As such, many of the accounts in the book are fiction, though some are real historical fact. Cao Cao, for example, in my opinion was not as villainous as he was depicted to be in the Romance. Cao Cao's commentaries on Sun Tzu's Art of War still survive in more or less complete form, of which some are published in the Oxford University Press edition of Sun Tzu, translated by the late Samuel B. Griffith. Cao Cao's commentaries had been regarded by Chinese military scholars of the past 1000 over years to be the best ever on the Art of War.

Ford Prefect
08-22-2002, 09:00 AM
Okay. Well in 1200's and early 1300's Japanese swordsmithing (as Samurai are concerned) was in its infancy. The outcome of blade-to-clade contact in those battles is negligible because of this. You'd need to do scientific testing rather than taking a couple smiths' word.

Cipher
08-22-2002, 09:06 AM
Thanks for the link. I would like to buy that book. How much of the Romance book would you say is true compared to how much is fiction? Is it easy to tell what is real history and what is not?
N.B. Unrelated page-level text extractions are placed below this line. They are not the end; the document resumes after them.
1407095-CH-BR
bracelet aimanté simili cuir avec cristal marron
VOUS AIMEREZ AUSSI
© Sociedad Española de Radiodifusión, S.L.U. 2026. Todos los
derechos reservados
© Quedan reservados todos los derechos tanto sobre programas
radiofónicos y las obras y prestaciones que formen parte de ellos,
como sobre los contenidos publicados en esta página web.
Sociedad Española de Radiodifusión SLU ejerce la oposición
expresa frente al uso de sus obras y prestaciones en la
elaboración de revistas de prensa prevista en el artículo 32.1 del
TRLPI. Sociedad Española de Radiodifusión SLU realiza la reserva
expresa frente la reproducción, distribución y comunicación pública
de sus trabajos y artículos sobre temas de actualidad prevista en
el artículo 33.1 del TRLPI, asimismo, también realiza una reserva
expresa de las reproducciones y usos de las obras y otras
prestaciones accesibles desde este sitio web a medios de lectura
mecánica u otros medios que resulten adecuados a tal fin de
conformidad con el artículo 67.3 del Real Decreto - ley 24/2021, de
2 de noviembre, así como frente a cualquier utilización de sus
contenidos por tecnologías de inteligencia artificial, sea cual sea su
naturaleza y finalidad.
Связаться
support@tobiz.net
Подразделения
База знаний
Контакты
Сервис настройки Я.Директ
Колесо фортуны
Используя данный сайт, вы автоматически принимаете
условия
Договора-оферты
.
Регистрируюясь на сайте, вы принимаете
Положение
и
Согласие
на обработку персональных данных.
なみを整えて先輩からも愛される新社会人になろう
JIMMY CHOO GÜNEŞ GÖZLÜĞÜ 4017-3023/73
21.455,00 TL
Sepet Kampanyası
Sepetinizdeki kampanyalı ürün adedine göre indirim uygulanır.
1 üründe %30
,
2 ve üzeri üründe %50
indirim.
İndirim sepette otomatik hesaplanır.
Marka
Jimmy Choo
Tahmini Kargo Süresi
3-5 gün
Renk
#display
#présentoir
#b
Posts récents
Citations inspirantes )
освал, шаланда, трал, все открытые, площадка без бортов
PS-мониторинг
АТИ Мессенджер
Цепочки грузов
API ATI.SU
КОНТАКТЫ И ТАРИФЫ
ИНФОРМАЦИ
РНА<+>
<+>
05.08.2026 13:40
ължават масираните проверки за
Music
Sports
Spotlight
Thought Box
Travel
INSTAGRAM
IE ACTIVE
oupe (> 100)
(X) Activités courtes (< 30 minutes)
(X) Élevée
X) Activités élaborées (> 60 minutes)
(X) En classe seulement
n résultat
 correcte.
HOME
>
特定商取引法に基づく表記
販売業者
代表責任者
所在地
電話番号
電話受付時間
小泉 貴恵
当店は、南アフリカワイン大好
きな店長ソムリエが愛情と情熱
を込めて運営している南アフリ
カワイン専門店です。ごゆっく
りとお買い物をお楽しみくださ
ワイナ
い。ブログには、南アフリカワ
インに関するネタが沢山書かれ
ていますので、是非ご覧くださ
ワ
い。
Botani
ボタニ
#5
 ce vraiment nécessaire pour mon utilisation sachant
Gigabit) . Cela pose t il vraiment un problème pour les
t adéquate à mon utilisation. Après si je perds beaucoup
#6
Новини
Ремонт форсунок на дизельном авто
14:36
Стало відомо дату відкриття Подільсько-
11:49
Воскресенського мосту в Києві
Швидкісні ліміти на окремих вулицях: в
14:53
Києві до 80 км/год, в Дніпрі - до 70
The Art of War is another must read for me. What would you suggest is the best book translation for Art of War?

What about Mastering the Art of War by Zhuge Liang? I didn't know Zhuge Liang had a book that was around nowdays.

Thomas Chen
08-22-2002, 09:13 AM
Ford Perfect

To be honest and unbiased, I am not taking the Chinese swordsmith's word for it. As for Japanese swords during the Mongol invasions, there are a number of Japanese swords of that period that have survived. But the trouble is that no Chinese sword of that period had surivived. So scientific testing for swords of this period is out. However, there was an article in which scientific testing was carried out on Chinese and Japanese swords in a Taiwanese magazine "Free China Review" in the mid 90s. One Chinese gentleman had promised to email it to me. Stay tuned.

I also wish to highlight that that the Japanese swordsmiths during the Mongol invasions had by then, accumulated a history of over 600 years of indigenous sword manufacture. They were not amateurs....

Thomas Chen
08-22-2002, 09:31 AM
Cipher

The best readable layman edition of Sun Tzu, in my personal opinion, is the Oxford University Press version. This translation is not perfect, but you could read it in conjunction with the edition translated by Roger Ames, and published by Ballantine Books..
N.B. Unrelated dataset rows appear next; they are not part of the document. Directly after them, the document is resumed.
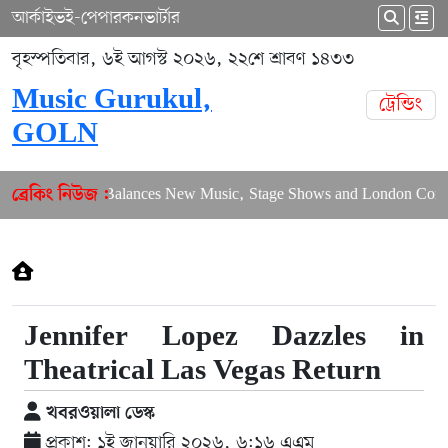
আর্কাইভ
ই-পেপার
কনভার্টার
বৃহস্পতিবার, ৬ই আগস্ট ২০২৬, ২২শে শ্রাবণ ১৪৩৩
Music Gurukul,
ট্রেন্ডিং
GOLN
Puja Balances New Music, Stage Shows and London Concer
ব্রেকিং নিউজ :
Jennifer Lopez Dazzles in
Theatrical Las Vegas Return
খবরওয়ালা ডেস্ক
প্রকাশ: ১ই জানুয়ারি ২০২৬, ৬:১৬ এএম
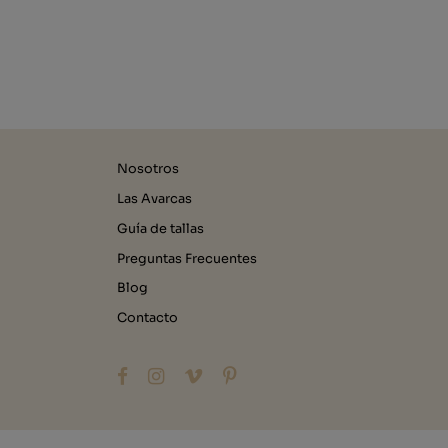
Nosotros
Las Avarcas
Guía de tallas
Preguntas Frecuentes
Blog
Contacto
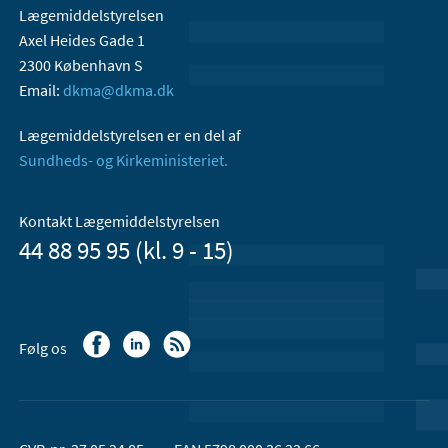
Lægemiddelstyrelsen
Axel Heides Gade 1
2300 København S
Email:
dkma@dkma.dk
Lægemiddelstyrelsen er en del af
Sundheds- og Kirkeministeriet.
Kontakt Lægemiddelstyrelsen
44 88 95 95 (kl. 9 - 15)
Følg os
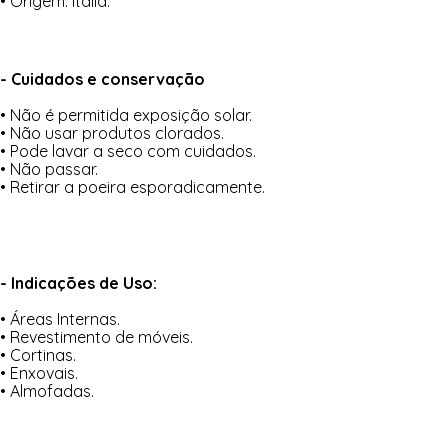
• Origem: Itália.
- Cuidados e conservação
• Não é permitida exposição solar.
• Não usar produtos clorados.
• Pode lavar a seco com cuidados.
• Não passar.
• Retirar a poeira esporadicamente.
- Indicações de Uso:
• Áreas Internas.
• Revestimento de móveis.
• Cortinas.
• Enxovais.
• Almofadas.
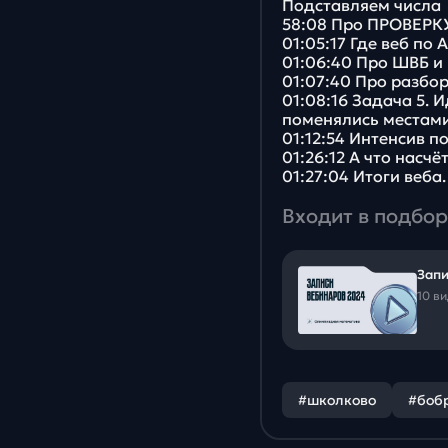
Подставляем числа
58:08 Про ПРОВЕРКУ
01:05:17 Где веб п
01:06:40 Про ШВБ и
01:07:40 Про разбо
01:08:16 Задача 5.
поменялись местами
01:12:54 Интенсив 
01:26:12 А что насчё
01:27:04 Итоги веба
Входит в подбор
Запи
10 в
#школково
#боб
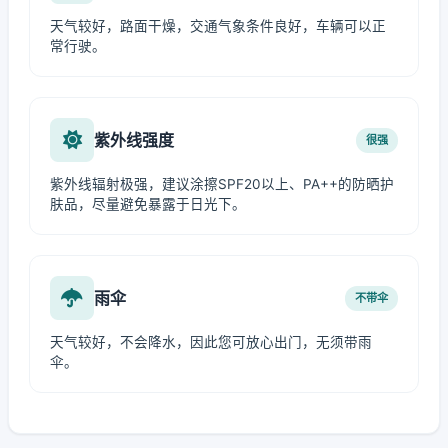
天气较好，路面干燥，交通气象条件良好，车辆可以正
常行驶。
紫外线强度
很强
紫外线辐射极强，建议涂擦SPF20以上、PA++的防晒护
肤品，尽量避免暴露于日光下。
雨伞
不带伞
天气较好，不会降水，因此您可放心出门，无须带雨
伞。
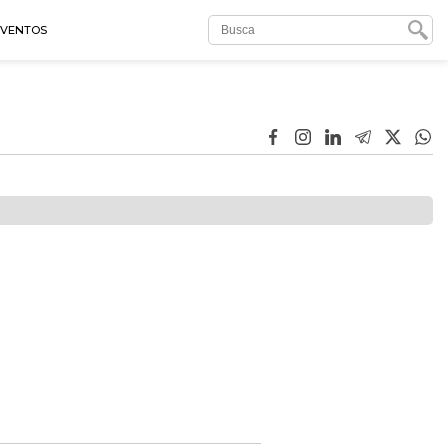
EVENTOS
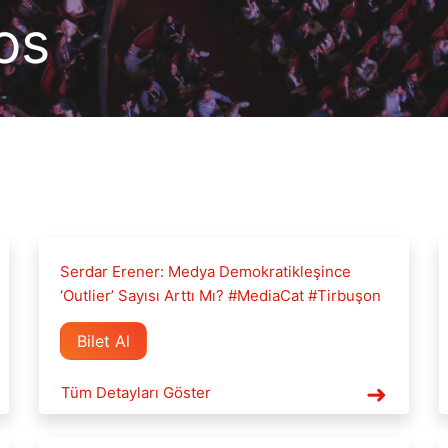
os
Serdar Erener: Medya Demokratikleşince
‘Outlier’ Sayısı Arttı Mı? #MediaCat #Tirbuşon
Bilet Al
Tüm Detayları Göster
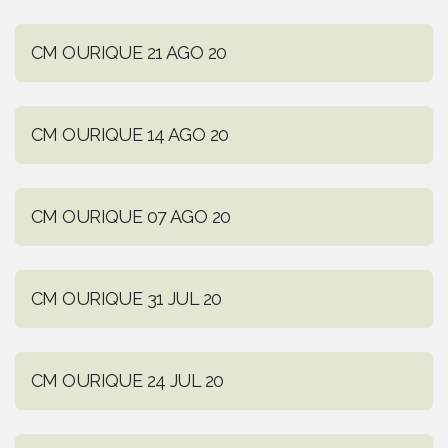
CM OURIQUE 21 AGO 20
CM OURIQUE 14 AGO 20
CM OURIQUE 07 AGO 20
CM OURIQUE 31 JUL 20
CM OURIQUE 24 JUL 20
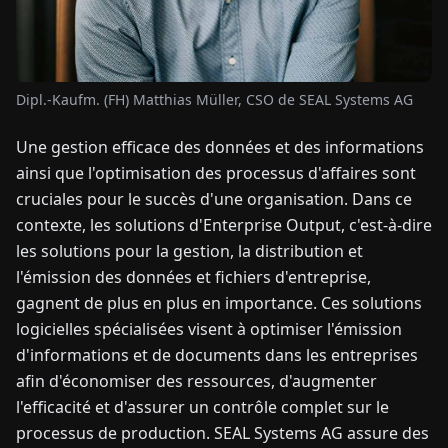
TUALITÉS
Dipl.-Kaufm. (FH) Matthias Müller, CSO de SEAL Systems AG
À
PROPOS
Une gestion efficace des données et des informations
ainsi que l'optimisation des processus d'affaires sont
EN
DE
FR
ES
IT
NL
PL
HU
cruciales pour le succès d'une organisation. Dans ce
contexte, les solutions d'Enterprise Output, c'est-à-dire
les solutions pour la gestion, la distribution et
CONTACTEZ-
l'émission des données et fichiers d'entreprise,
NOUS
gagnent de plus en plus en importance. Ces solutions
logicielles spécialisées visent à optimiser l'émission
d'informations et de documents dans les entreprises
afin d'économiser des ressources, d'augmenter
l'efficacité et d'assurer un contrôle complet sur le
processus de production. SEAL Systems AG assure des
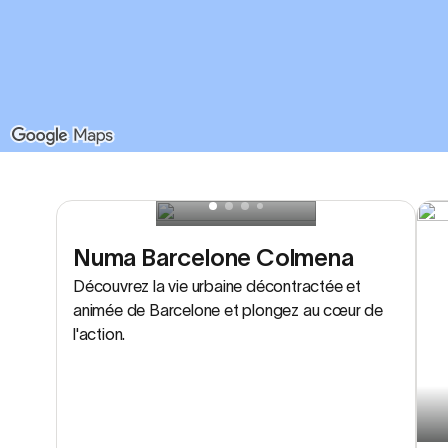
Numa Barcelone Colmena
Découvrez la vie urbaine décontractée et
animée de Barcelone et plongez au cœur de
l'action.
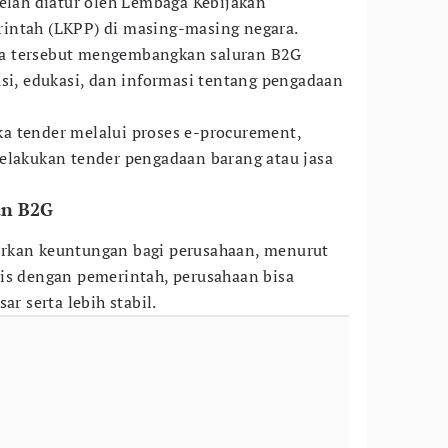
telah diatur oleh Lembaga Kebijakan
intah (LKPP) di masing-masing negara.
a tersebut mengembangkan saluran B2G
asi, edukasi, dan informasi tentang pengadaan
a tender melalui proses e-procurement,
elakukan tender pengadaan barang atau jasa
an B2G
rkan keuntungan bagi perusahaan, menurut
nis dengan pemerintah, perusahaan bisa
ar serta lebih stabil.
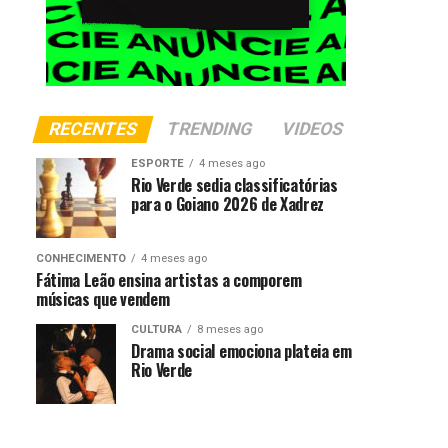
RECENTES
TRENDING
VIDEOS
ESPORTE
4 meses ago
Rio Verde sedia classificatórias
para o Goiano 2026 de Xadrez
CONHECIMENTO
4 meses ago
Fátima Leão ensina artistas a comporem
músicas que vendem
CULTURA
8 meses ago
Drama social emociona plateia em
Rio Verde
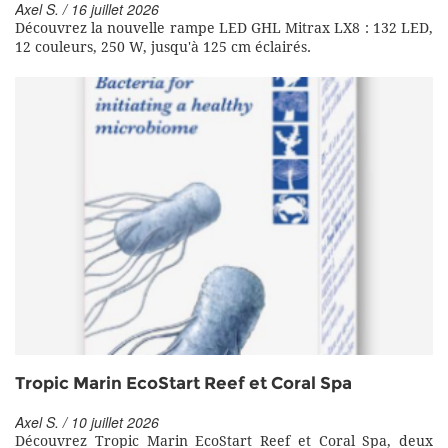
Axel S. / 16 juillet 2026
Découvrez la nouvelle rampe LED GHL Mitrax LX8 : 132 LED,
12 couleurs, 250 W, jusqu'à 125 cm éclairés.
Tropic Marin EcoStart Reef et Coral Spa
Axel S. / 10 juillet 2026
Découvrez Tropic Marin EcoStart Reef et Coral Spa, deux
As for the Romance, one would have to study and compare all the historical events listed in the Romance and the "Records of the Three Kingdoms" to have a quantitative perception of how much was real and how much was fiction in the Romance, an academically laborious and intellectually-exhaustive task...


If I recall correctly, there are 2 books surviving today that claim their authorship from Zhuge Liang. One by the name of "The Book of the Mind" and the other "The General's Skills", or "xinshu" and "jiangyuan" respectively. I understand that these 2 books were considered apocryphal or of fabricated authorship by some contemporary academics and scholars. I am not sure whether the edition of Zhuge Liang's work (authored by Thomas Cleary and published by Shambala) belongs to the category of the above 2 books:

http://www.amazon.com/exec/obidos/ASIN/0877735131/qid=1030034136/sr=1-8/ref=sr_1_8/002-3403882-4494410#product-details

Ford Prefect
08-22-2002, 10:02 AM
Too bad none of the Chinese swords survived. I'd like to see that article when you get it, so please post it. :) It's true the Japanese were well practiced in making swords by the above dates, but the samurai sword as we know it wasn't created until well after the Mongol invasions. I'm not saying that you're biased. I just figured you'd be talking about best vs best as the Japanese best was not represented in those battles. It really doesn't matter though as either one was a good weapon and could be used to deal death quite effeciently.